Antes al contrario, Transportes quería revertirla, y veía a la Sepi "fuera de control". Y no sólo eso: el secretario de Estado Pedro Saura, número dos de José Luis Ábalos, temía que Hacienda y Economía culparan a Transportes de la autorización de la operación, por la que se desembolsaron 53 millones de euros de dinero público.

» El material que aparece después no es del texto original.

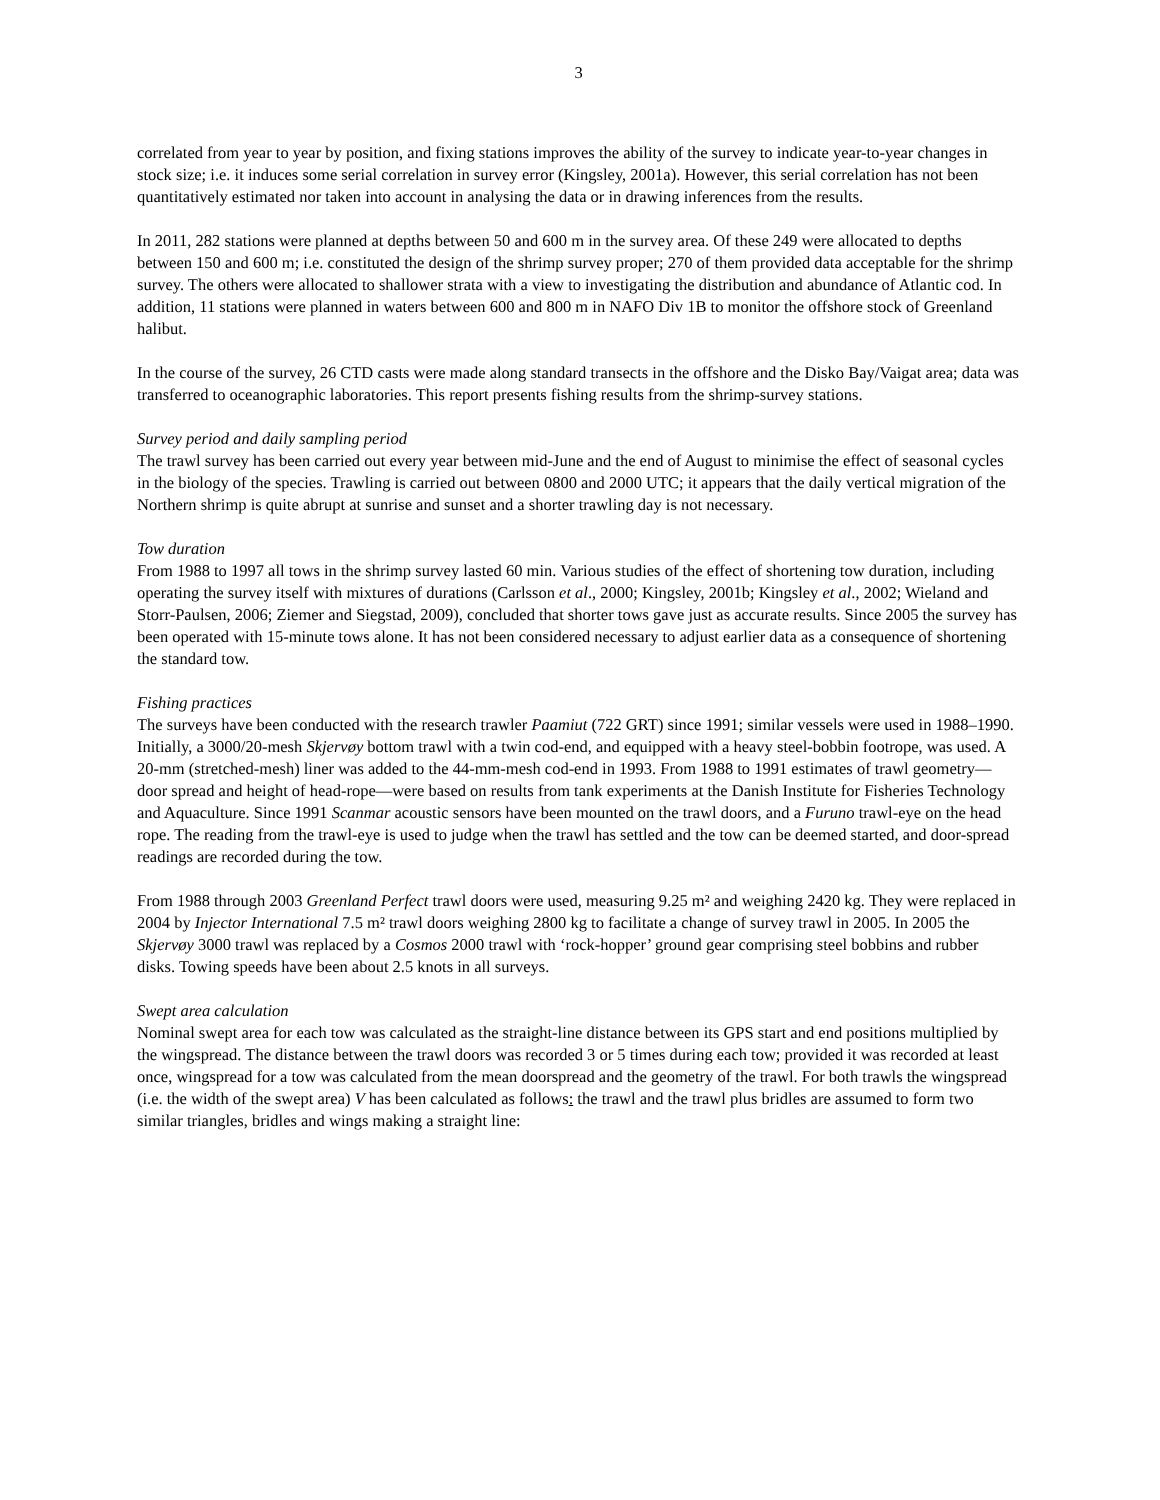3
correlated from year to year by position, and fixing stations improves the ability of the survey to indicate year-to-year changes in stock size; i.e. it induces some serial correlation in survey error (Kingsley, 2001a). However, this serial correlation has not been quantitatively estimated nor taken into account in analysing the data or in drawing inferences from the results.
In 2011, 282 stations were planned at depths between 50 and 600 m in the survey area. Of these 249 were allocated to depths between 150 and 600 m; i.e. constituted the design of the shrimp survey proper; 270 of them provided data acceptable for the shrimp survey. The others were allocated to shallower strata with a view to investigating the distribution and abundance of Atlantic cod. In addition, 11 stations were planned in waters between 600 and 800 m in NAFO Div 1B to monitor the offshore stock of Greenland halibut.
In the course of the survey, 26 CTD casts were made along standard transects in the offshore and the Disko Bay/Vaigat area; data was transferred to oceanographic laboratories. This report presents fishing results from the shrimp-survey stations.
Survey period and daily sampling period
The trawl survey has been carried out every year between mid-June and the end of August to minimise the effect of seasonal cycles in the biology of the species. Trawling is carried out between 0800 and 2000 UTC; it appears that the daily vertical migration of the Northern shrimp is quite abrupt at sunrise and sunset and a shorter trawling day is not necessary.
Tow duration
From 1988 to 1997 all tows in the shrimp survey lasted 60 min. Various studies of the effect of shortening tow duration, including operating the survey itself with mixtures of durations (Carlsson et al., 2000; Kingsley, 2001b; Kingsley et al., 2002; Wieland and Storr-Paulsen, 2006; Ziemer and Siegstad, 2009), concluded that shorter tows gave just as accurate results. Since 2005 the survey has been operated with 15-minute tows alone. It has not been considered necessary to adjust earlier data as a consequence of shortening the standard tow.
Fishing practices
The surveys have been conducted with the research trawler Paamiut (722 GRT) since 1991; similar vessels were used in 1988–1990. Initially, a 3000/20-mesh Skjervøy bottom trawl with a twin cod-end, and equipped with a heavy steel-bobbin footrope, was used. A 20-mm (stretched-mesh) liner was added to the 44-mm-mesh cod-end in 1993. From 1988 to 1991 estimates of trawl geometry—door spread and height of head-rope—were based on results from tank experiments at the Danish Institute for Fisheries Technology and Aquaculture. Since 1991 Scanmar acoustic sensors have been mounted on the trawl doors, and a Furuno trawl-eye on the head rope. The reading from the trawl-eye is used to judge when the trawl has settled and the tow can be deemed started, and door-spread readings are recorded during the tow.
From 1988 through 2003 Greenland Perfect trawl doors were used, measuring 9.25 m² and weighing 2420 kg. They were replaced in 2004 by Injector International 7.5 m² trawl doors weighing 2800 kg to facilitate a change of survey trawl in 2005. In 2005 the Skjervøy 3000 trawl was replaced by a Cosmos 2000 trawl with ‘rock-hopper’ ground gear comprising steel bobbins and rubber disks. Towing speeds have been about 2.5 knots in all surveys.
Swept area calculation
Nominal swept area for each tow was calculated as the straight-line distance between its GPS start and end positions multiplied by the wingspread. The distance between the trawl doors was recorded 3 or 5 times during each tow; provided it was recorded at least once, wingspread for a tow was calculated from the mean doorspread and the geometry of the trawl. For both trawls the wingspread (i.e. the width of the swept area) V has been calculated as follows: the trawl and the trawl plus bridles are assumed to form two similar triangles, bridles and wings making a straight line:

Esas reticencias de los responsables del ministerio de Transporte se prolongaron incluso después de su cese, según las conversaciones de WhatsApp a las que Ha accedido EL MUNDO.
En el mes de marzo, Ábalos se desmarcó del rescate, en julio fue cesado y en agosto, cuando se liberó el préstamo a Plus Ultra, Saura volvió a insistir en que los responsables eran Economía y, sobre todo, Hacienda, a pesar de que ambos ministerios echaban "balones fuera".
El 10 de agosto de 2021, un mes después de la caída en desgracia de Ábalos y menos de dos semanas después del adiós de Saura, la Sepi desembolsó 34 millones de euros comprometidos en su plan de rescate, una vez que el Juzgado de Instrucción número 15 de Madrid autorizó, un día antes, la entrega del dinero en forma de préstamo participativo.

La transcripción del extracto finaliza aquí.